Of course, something like singing will yield less patterns than a bass line, but it could be somewhere to start.

But if you can fill this pattern for multiple channels, then recombine them into a single file...well, I have no idea what would happen, or how you would split them up in the first place.

Even Winamp comes with an Equalizer that controls the behaviour of different decibel levels in relation to another property (not sure what it is, but the units are K, and it may or may not be labeled preamp). But either way, there are a variety of things to reconstruct. The decibel levels, perhaps the frequency of the sounds if you can analyze that, etc.
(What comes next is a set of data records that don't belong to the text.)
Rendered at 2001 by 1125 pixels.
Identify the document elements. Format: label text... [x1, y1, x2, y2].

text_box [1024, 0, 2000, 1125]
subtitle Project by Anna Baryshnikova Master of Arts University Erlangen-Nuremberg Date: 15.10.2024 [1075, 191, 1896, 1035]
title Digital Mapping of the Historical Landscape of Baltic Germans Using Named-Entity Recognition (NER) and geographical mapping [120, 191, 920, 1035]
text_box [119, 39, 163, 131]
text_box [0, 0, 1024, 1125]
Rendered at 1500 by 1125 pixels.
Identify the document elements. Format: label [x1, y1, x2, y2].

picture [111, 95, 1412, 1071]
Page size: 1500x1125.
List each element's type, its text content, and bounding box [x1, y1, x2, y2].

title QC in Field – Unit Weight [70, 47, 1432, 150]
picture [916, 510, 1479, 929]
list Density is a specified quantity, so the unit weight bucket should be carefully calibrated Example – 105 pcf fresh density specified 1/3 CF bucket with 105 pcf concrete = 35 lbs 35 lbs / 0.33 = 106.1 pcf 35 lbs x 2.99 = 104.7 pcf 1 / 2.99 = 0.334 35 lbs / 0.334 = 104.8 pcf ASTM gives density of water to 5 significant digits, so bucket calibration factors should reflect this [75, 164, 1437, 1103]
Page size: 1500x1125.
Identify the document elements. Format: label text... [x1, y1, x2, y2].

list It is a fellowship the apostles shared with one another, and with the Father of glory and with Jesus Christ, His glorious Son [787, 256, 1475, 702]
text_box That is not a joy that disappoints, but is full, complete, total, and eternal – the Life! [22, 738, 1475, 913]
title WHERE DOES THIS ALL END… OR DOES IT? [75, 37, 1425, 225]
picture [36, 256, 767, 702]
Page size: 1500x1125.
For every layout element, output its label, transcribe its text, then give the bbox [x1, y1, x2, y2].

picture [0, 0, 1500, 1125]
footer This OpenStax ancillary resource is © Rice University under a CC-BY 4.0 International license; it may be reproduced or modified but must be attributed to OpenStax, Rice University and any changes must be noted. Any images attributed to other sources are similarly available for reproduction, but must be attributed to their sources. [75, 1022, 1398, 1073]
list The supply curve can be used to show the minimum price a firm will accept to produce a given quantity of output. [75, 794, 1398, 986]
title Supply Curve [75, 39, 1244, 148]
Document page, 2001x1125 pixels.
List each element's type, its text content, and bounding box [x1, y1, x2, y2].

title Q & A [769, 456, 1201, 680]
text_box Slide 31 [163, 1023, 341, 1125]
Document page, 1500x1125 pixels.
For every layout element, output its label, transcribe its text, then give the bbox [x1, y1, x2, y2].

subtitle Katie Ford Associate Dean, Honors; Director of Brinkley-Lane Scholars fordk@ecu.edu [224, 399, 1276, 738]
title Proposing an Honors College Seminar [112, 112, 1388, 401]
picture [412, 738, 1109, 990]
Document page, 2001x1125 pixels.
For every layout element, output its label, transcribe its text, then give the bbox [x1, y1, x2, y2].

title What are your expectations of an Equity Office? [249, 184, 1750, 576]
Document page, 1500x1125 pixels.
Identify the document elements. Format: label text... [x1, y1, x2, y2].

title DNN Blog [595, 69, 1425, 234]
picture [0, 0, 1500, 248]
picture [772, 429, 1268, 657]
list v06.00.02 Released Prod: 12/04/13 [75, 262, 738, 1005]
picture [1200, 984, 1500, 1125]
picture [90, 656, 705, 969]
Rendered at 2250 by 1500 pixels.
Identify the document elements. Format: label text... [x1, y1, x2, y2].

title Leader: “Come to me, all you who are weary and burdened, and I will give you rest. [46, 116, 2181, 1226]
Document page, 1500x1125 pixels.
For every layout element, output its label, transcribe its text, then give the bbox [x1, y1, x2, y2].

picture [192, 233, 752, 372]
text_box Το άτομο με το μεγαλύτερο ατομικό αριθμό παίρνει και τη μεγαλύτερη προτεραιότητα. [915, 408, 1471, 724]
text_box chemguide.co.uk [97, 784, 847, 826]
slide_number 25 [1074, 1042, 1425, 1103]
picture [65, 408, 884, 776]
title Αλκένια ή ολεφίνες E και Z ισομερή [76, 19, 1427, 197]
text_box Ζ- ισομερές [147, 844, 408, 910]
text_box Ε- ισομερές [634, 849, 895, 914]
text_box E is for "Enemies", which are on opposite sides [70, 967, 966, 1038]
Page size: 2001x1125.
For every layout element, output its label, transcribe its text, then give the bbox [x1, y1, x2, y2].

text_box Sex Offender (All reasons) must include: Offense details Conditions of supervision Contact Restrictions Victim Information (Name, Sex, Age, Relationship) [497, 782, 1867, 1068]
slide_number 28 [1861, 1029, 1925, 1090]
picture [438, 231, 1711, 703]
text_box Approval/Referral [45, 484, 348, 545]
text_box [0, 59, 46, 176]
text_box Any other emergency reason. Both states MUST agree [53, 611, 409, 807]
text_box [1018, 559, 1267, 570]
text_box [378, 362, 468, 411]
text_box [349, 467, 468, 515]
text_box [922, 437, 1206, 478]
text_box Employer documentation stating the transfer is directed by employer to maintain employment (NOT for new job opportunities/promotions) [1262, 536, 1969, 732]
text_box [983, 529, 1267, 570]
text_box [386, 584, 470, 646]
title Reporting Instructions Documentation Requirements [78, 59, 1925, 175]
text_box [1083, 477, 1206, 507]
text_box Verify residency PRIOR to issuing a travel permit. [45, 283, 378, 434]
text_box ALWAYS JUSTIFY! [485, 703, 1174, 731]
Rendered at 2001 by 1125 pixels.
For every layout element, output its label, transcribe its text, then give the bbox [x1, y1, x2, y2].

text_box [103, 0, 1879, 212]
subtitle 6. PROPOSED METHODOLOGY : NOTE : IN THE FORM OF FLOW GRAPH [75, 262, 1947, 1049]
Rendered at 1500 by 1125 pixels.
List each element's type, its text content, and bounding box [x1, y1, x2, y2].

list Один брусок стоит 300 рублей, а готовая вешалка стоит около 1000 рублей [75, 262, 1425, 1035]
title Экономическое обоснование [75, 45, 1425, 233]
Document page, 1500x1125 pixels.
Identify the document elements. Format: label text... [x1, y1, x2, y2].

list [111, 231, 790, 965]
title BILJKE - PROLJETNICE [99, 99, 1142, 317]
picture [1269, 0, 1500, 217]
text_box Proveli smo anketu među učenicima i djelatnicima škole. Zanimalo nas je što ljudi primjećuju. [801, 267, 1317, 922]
That's my best idea for a reconstruction method.

curlious
01-06-2006, 07:44 AM
A MIDI file is just like a musical score isn't it.
So this is already done, but we all know synths and midis sound bad at there best.
I think Bach studied mathmatics in relationship to music though he was a composer. But the purpose of a musical score is artistic interpretation, not recorded regurgitation so some AI that could interpret a score decently and play instruments would freak me out. lol

CornedBee
01-06-2006, 11:47 AM
So this is already done, but we all know synths and midis sound bad at there best.
Considering how much of today's music is MIDI with a bit of directly recorded sound added to it, that's a pretty risky statement.
Although, considering the quality of much of today's music, perhaps not.